With his new extension, PJ Fleck wants to become Minnesota's Barry Alvarez (Featured)

One of my favorite pieces I wrote last year was this, examining why Wisconsin and Iowa have built successful cultures that have endured over decades while the third leg of their 3-way rivalry -- Minnesota -- has not. I could spend a lot of words explaining the differences between Minnesota and its two rivals, or I could just re-print this chart, accurate to Oct. 3 of last year.

Minnesota vs. its two rivals, since 1979

Fleck's explanation boiled down to one word, a word that he says with annoying frequency: culture.

The Gophers were preparing to play Iowa that week, and Fleck said the reason Iowa and Wisconsin consistently won eight, nine, and 10 games a year was because those programs took the time to establish cultures, while Minnesota constantly changed its culture every few years, all the while falling more and more behind with every coaching change. Iowa has employed two head coaches since 1979 (Hayden Fry, Kirk Ferentz) while Wisconsin was led by Barry Alvarez from 1990 through 2005, and then by Alvarez's hand-picked successors thereafter.

It's no wonder, Fleck argued, that Iowa and Wisconsin won like they did, and Minnesota wouldn't match them until they found their own Hayden Fry, their own Barry Alvarez and stuck with him. And, oh by the way, wouldn't it be great if Minnesota's answer was standing right in front of you right now?

“When I got here, we laid out the whole plan. Year 1, Year 2, Year 3, Year 4, Year 5, Year 6, Year 7, Year 8, the whole thing,” Fleck said. “I said, ‘This is what it looks like. If you don’t like this, please do not hire me. This is the way I know how to do it from the people who raised me and my experience as a head coach.”

It was a self-serving argument, but it wasn't an incorrect one.

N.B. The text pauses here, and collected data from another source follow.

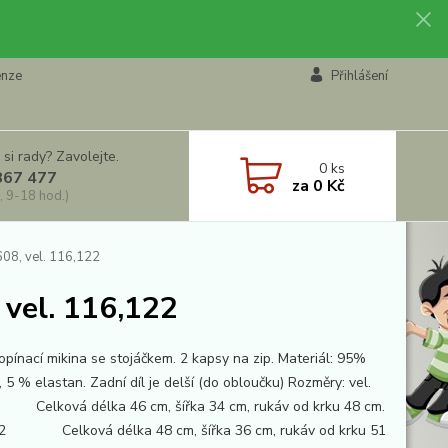
enze
Přihlášení
 si rady? Zavolejte.
0
ks
867 477
za
0 Kč
, 9-18 hod.)
08, vel. 116,122
vel. 116,122
opínací mikina se stojáčkem. 2 kapsy na zip. Materiál: 95%
 5 % elastan. Zadní díl je delší (do obloučku) Rozměry: vel.
elková délka 46 cm, šířka 34 cm, rukáv od krku 48 cm.
22 Celková délka 48 cm, šířka 36 cm, rukáv od krku 51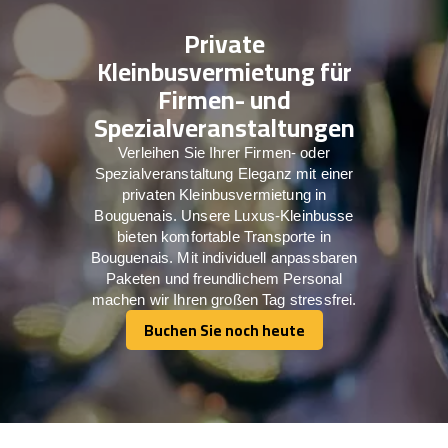
Private
Kleinbusvermietung für
Firmen- und
Spezialveranstaltungen
Verleihen Sie Ihrer Firmen- oder
Spezialveranstaltung Eleganz mit einer
privaten Kleinbusvermietung in
Bouguenais. Unsere Luxus-Kleinbusse
bieten komfortable Transporte in
Bouguenais. Mit individuell anpassbaren
Paketen und freundlichem Personal
machen wir Ihren großen Tag stressfrei.
Buchen Sie noch heute
Buchen Sie noch heute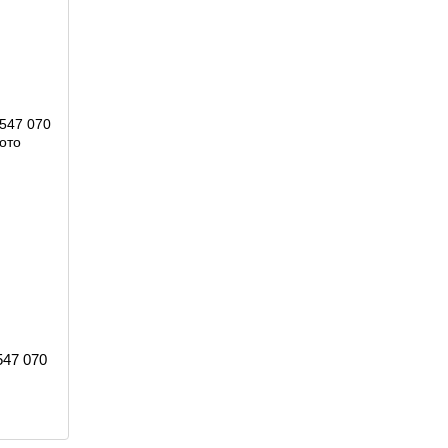
547 070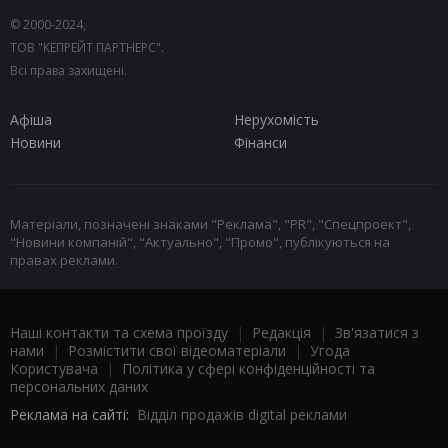
© 2000-2024,
ТОВ "КЕПРЕЙТ ПАРТНЕРС".
Всі права захищені.
Афіша
Нерухомість
Новини
Фінанси
Матеріали, позначені знаками "Реклама", "PR", "Спецпроект",
"Новини компаній", "Актуально", "Промо", публікуються на
правах реклами.
Наші контакти та схема проїзду
|
Редакція
|
Зв'язатися з
нами
|
Розмістити свої відеоматеріали
|
Угода
Користувача
|
Політика у сфері конфіденційності та
персональних даних
Реклама на сайті:
Відділ продажів digital реклами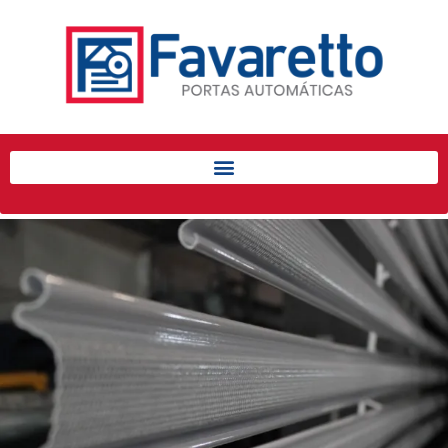
Início
Produtos
Porta de Enrolar Automática
Automatizadores
Acessórios Para Portas de
Enrolar
Pintura eletrostática
Portfólio
Contato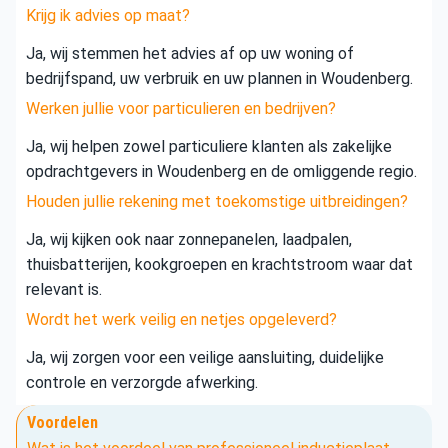
Krijg ik advies op maat?
Ja, wij stemmen het advies af op uw woning of
bedrijfspand, uw verbruik en uw plannen in Woudenberg.
Werken jullie voor particulieren en bedrijven?
Ja, wij helpen zowel particuliere klanten als zakelijke
opdrachtgevers in Woudenberg en de omliggende regio.
Houden jullie rekening met toekomstige uitbreidingen?
Ja, wij kijken ook naar zonnepanelen, laadpalen,
thuisbatterijen, kookgroepen en krachtstroom waar dat
relevant is.
Wordt het werk veilig en netjes opgeleverd?
Ja, wij zorgen voor een veilige aansluiting, duidelijke
controle en verzorgde afwerking.
Voordelen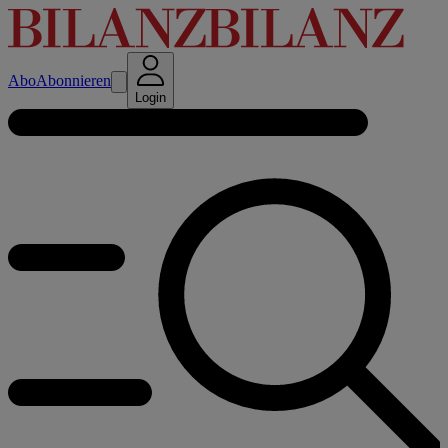
Abo
Abonnieren
Login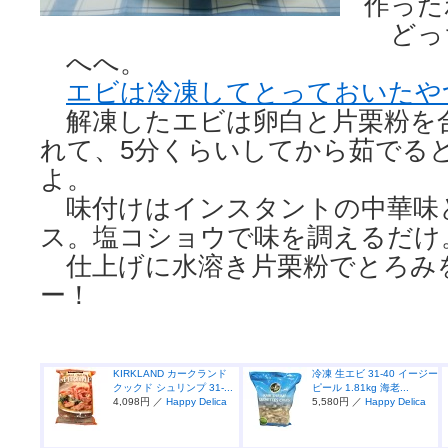
作った
どっ
へへ。
エビは冷凍してとっておいたや
解凍したエビは卵白と片栗粉を
れて、5分くらいしてから茹でる
よ。
味付けはインスタントの中華味
ス。塩コショウで味を調えるだけ
仕上げに水溶き片栗粉でとろみ
ー！
KIRKLAND カークランド
冷凍 生エビ 31-40 イージー
クックド シュリンプ 31-...
ピール 1.81kg 海老...
4,098円 ／
Happy Delica
5,580円 ／
Happy Delica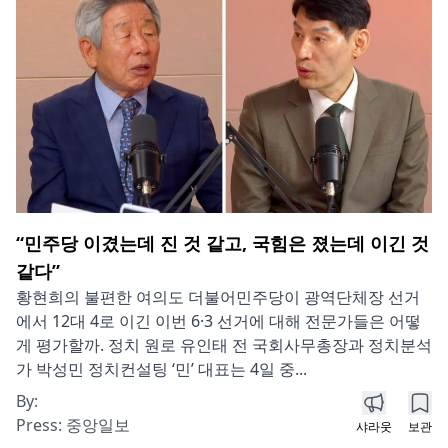
“민주당 이겼는데 진 것 같고, 국힘은 졌는데 이긴 것
같다”
황현희의 불편한 여의도 더불어민주당이 광역단체장 선거
에서 12대 4로 이긴 이번 6·3 선거에 대해 전문가들은 어떻
게 평가할까. 정치 원로 유인태 전 국회사무총장과 정치분석
가 박성민 정치컨설팅 ‘민’ 대표는 4일 중...
By:
Press:
중앙일보
샤라웃
보관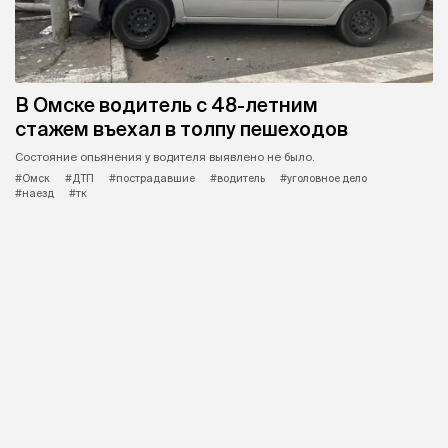
В Омске водитель с 48-летним
стажем въехал в толпу пешеходов
Состояние опьянения у водителя выявлено не было.
#Омск
#ДТП
#пострадавшие
#водитель
#уголовное дело
#наезд
#тк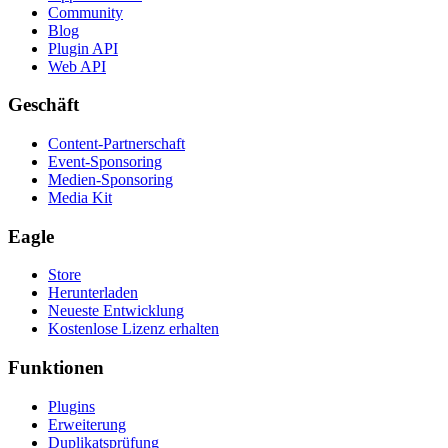
Community
Blog
Plugin API
Web API
Geschäft
Content-Partnerschaft
Event-Sponsoring
Medien-Sponsoring
Media Kit
Eagle
Store
Herunterladen
Neueste Entwicklung
Kostenlose Lizenz erhalten
Funktionen
Plugins
Erweiterung
Duplikatsprüfung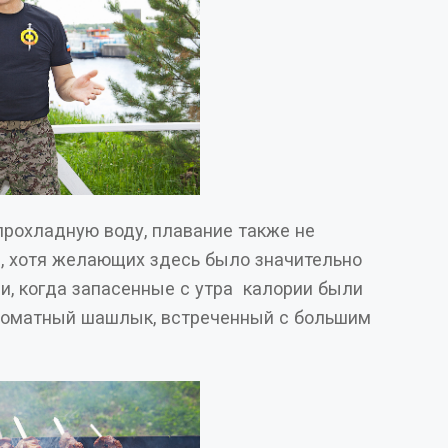
прохладную воду, плавание также не
тра калории были
ароматный шашлык, встреченный с большим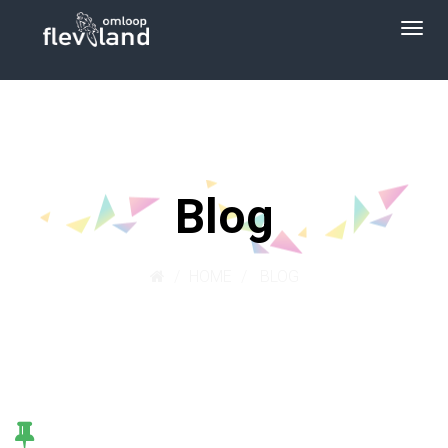
Blog
HOME
BLOG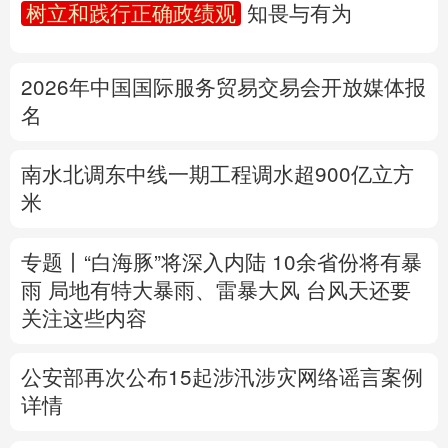
树立和践行正确政绩观
知畏与有为
多语种频道
2026年中国国际服务贸易交易会开放媒体报
English
Español
Français
عربى
名
Русский язык
日本語
한국어
南水北调东中线一期工程调水超900亿立方
Deutsch
Português
米
专题丨
“白海豚”将深入内陆 10余省份将有暴
雨 局地有特大暴雨、雷暴大风
台风天还要
关注这些内容
公安部再次公布15起涉汛涉灾网络谣言案例
详情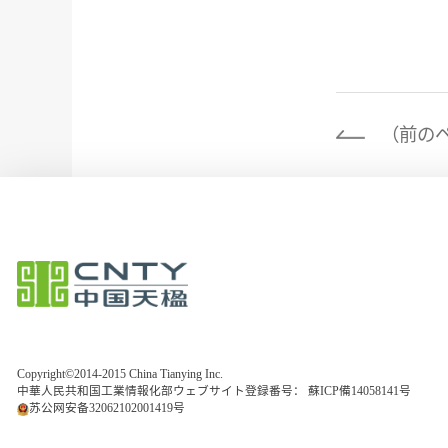
（前の
Copyright©2014-2015 China Tianying Inc.
中華人民共和国工業情報化部ウェブサイト登録番号：
蘇ICP備14058141号
苏公网安备32062102001419号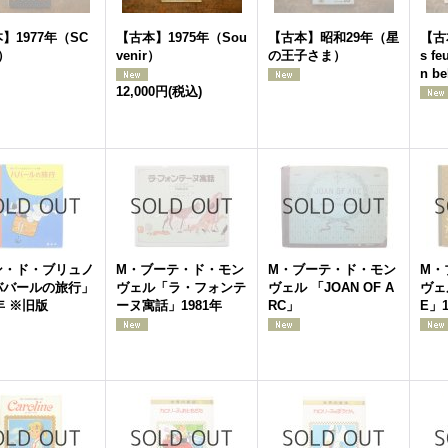
】1977年（SC
【古本】1975年（Sou
【古本】昭和29年（星
【古本
Y）
venir）
の王子さま）
s fe
n be
12,000円
(税込)
ン・ド・ブリュノ
M・ブーテ・ド・モン
M・ブーテ・ド・モン
M・
ババールの旅行」
ヴェル「ラ・フォンテ
ヴェル 「JOAN OF A
ヴェル
5年 ※旧版
ーヌ寓話」1981年
RC」
E」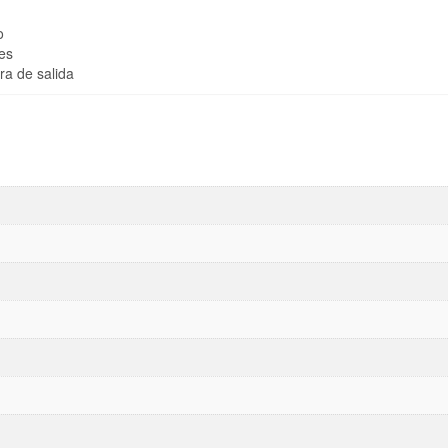
o
es
ra de salida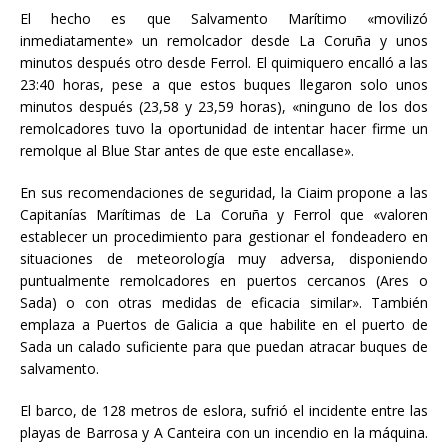
El hecho es que Salvamento Marítimo «movilizó
inmediatamente» un remolcador desde La Coruña y unos
minutos después otro desde Ferrol. El quimiquero encalló a las
23:40 horas, pese a que estos buques llegaron solo unos
minutos después (23,58 y 23,59 horas), «ninguno de los dos
remolcadores tuvo la oportunidad de intentar hacer firme un
remolque al Blue Star antes de que este encallase».
En sus recomendaciones de seguridad, la Ciaim propone a las
Capitanías Marítimas de La Coruña y Ferrol que «valoren
establecer un procedimiento para gestionar el fondeadero en
situaciones de meteorología muy adversa, disponiendo
puntualmente remolcadores en puertos cercanos (Ares o
Sada) o con otras medidas de eficacia similar». También
emplaza a Puertos de Galicia a que habilite en el puerto de
Sada un calado suficiente para que puedan atracar buques de
salvamento.
El barco, de 128 metros de eslora, sufrió el incidente entre las
playas de Barrosa y A Canteira con un incendio en la máquina.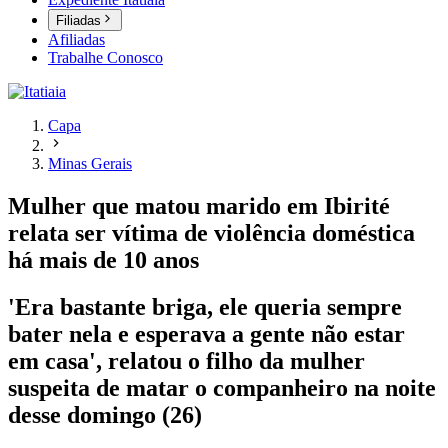
Filiadas
Afiliadas
Trabalhe Conosco
Capa
Minas Gerais
Mulher que matou marido em Ibirité
relata ser vítima de violência doméstica
há mais de 10 anos
'Era bastante briga, ele queria sempre
bater nela e esperava a gente não estar
em casa', relatou o filho da mulher
suspeita de matar o companheiro na noite
desse domingo (26)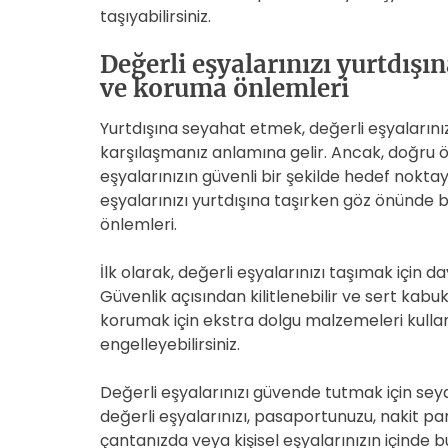
taşıyabilirsiniz.
Değerli eşyalarınızı yurtdışın
ve koruma önlemleri
Yurtdışına seyahat etmek, değerli eşyalarınızı
karşılaşmanız anlamına gelir. Ancak, doğru ö
eşyalarınızın güvenli bir şekilde hedef noktay
eşyalarınızı yurtdışına taşırken göz önünde
önlemleri.
İlk olarak, değerli eşyalarınızı taşımak için d
Güvenlik açısından kilitlenebilir ve sert kabukl
korumak için ekstra dolgu malzemeleri kulla
engelleyebilirsiniz.
Değerli eşyalarınızı güvende tutmak için seyah
değerli eşyalarınızı, pasaportunuzu, nakit pa
çantanızda veya kişisel eşyalarınızın içinde b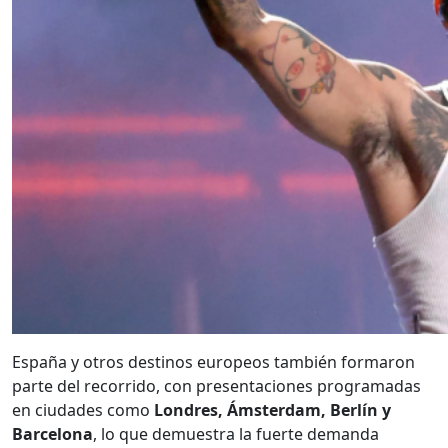
España y otros destinos europeos también formaron
parte del recorrido, con presentaciones programadas
en ciudades como
Londres, Ámsterdam, Berlín y
Barcelona
, lo que demuestra la fuerte demanda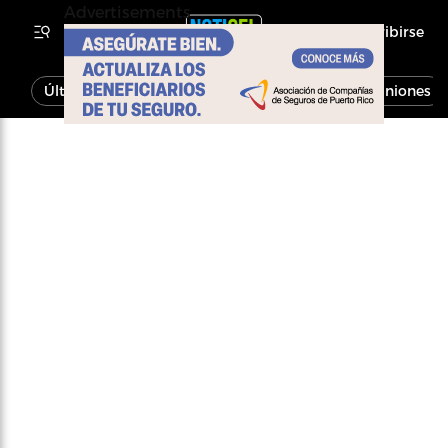
Advertisements
Inscribirse
Última Hora
Noticias
Economía
Opiniones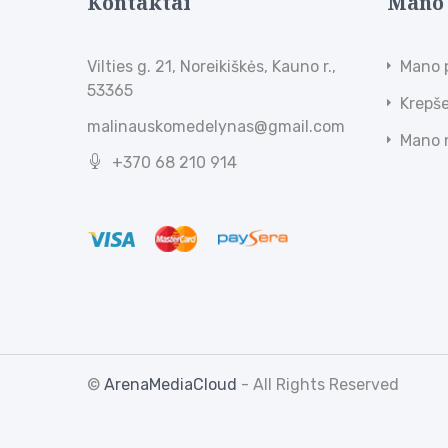
Kontaktai
Mano
Vilties g. 21, Noreikiškės, Kauno r.,
Mano 
53365
Krepše
malinauskomedelynas@gmail.com
Mano 
+370 68 210 914
©
ArenaMediaCloud
- All Rights Reserved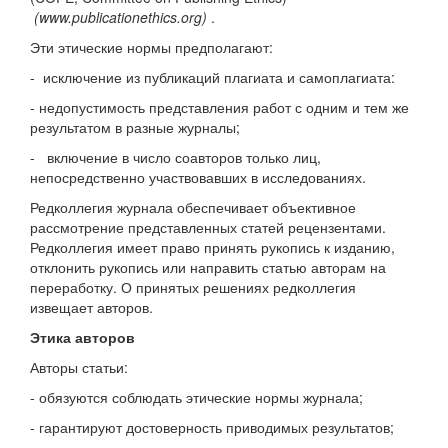
(
www.publicationethics.org
)
.
Эти этические нормы предполагают:
- исключение из публикаций плагиата и самоплагиата:
- недопустимость представления работ с одним и тем же
результатом в разные журналы;
- включение в число соавторов только лиц,
непосредственно участвовавших в исследованиях.
Редколлегия журнала обеспечивает объективное
рассмотрение представленных статей рецензентами.
Редколлегия имеет право принять рукопись к изданию,
отклонить рукопись или направить статью авторам на
переработку. О принятых решениях редколлегия
извещает авторов.
Этика авторов
Авторы статьи:
- обязуются соблюдать этические нормы журнала;
- гарантируют достоверность приводимых результатов;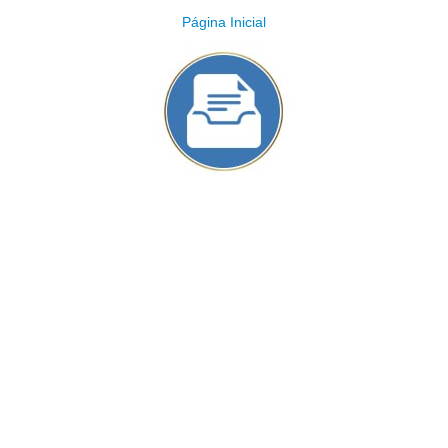
Página Inicial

Fleck was 8-8 at the time he said those words, and 2-8 in Big Ten play. The Gophers lost to Iowa that Saturday -- their fourth straight in the series, sixth in the last seven, ninth in the last 12, 14th of the last 18, 19th of the last 26, and 26th of the last 37. Minnesota lost to Ohio State the Saturday after that, and then to Nebraska the Saturday after that.

Heading into their Oct. 26 game with Indiana last season, Minnesota stood at 8-11 under Fleck and 2-11 in Big Ten play.

Since then, though, Minnesota is 12-2. They're 8-2 in the Big Ten (bested only by Ohio State and Penn State) and winners of 10 straight overall. Included in that winning streak is a 37-15 victory at Wisconsin, snapping a 14-game losing skid to the hated Badgers.

That brought us to Wednesday, when Minnesota announced a 7-year extension to keep Fleck under contract through 2026.

Wisconsin didn't get to be Wisconsin by firing Barry Alvarez at the first sign of trouble, or the second, or the third -- Alvarez went 11-22 in his first three seasons, before going 10-1-1 in Year 4. But that's just one side of the equation, though. The other is that Alvarez didn't leave at the first sign of success, either.

Fleck paid lip service to that last October, and on Wednesday he followed through with his signature.

"That cultural sustainability that we talked about when we first got here, that's really important," Fleck said Wednesday. "That's how the Iowas have become the Iowas and the Wisconsins have become the Wisconsins."

"You look at what Barry Alvarez had done at Wisconsin, there were highs, there were lows. You look at what Kirk Ferentz and Hayden Fry did at Iowa. That is what I feel like the University of Minnesota is missing. And I feel like someone has to do that," Fleck said later. "We came here because we felt like it was our mission, that we were called to it. We're putting that plan to work. We tell our players all the time, there's nothing you can't achieve here. It's going to take a strong commitment for that to happen."

A massive game with No. 4 Penn State waits on Saturday. After that, the Golden Gophers visit Iowa on Nov. 16, and host Wisconsin to close the regular season on Nov. 30. Minnesota hasn't won in Iowa City since 1999, they haven't beaten Wisconsin in back-to-back years since 1993-94, and they haven't beaten Iowa and Wisconsin in the same season since 1990.

Minnesota has committed its money, and Fleck has committed his time. To turn the Gophers into a consistent winner like Wisconsin or Iowa, to become the burgundy-and-gold answer to Barry Alvarez and Hayden Fry, Fleck has to go out and beat Wisconsin and Iowa. That work starts now.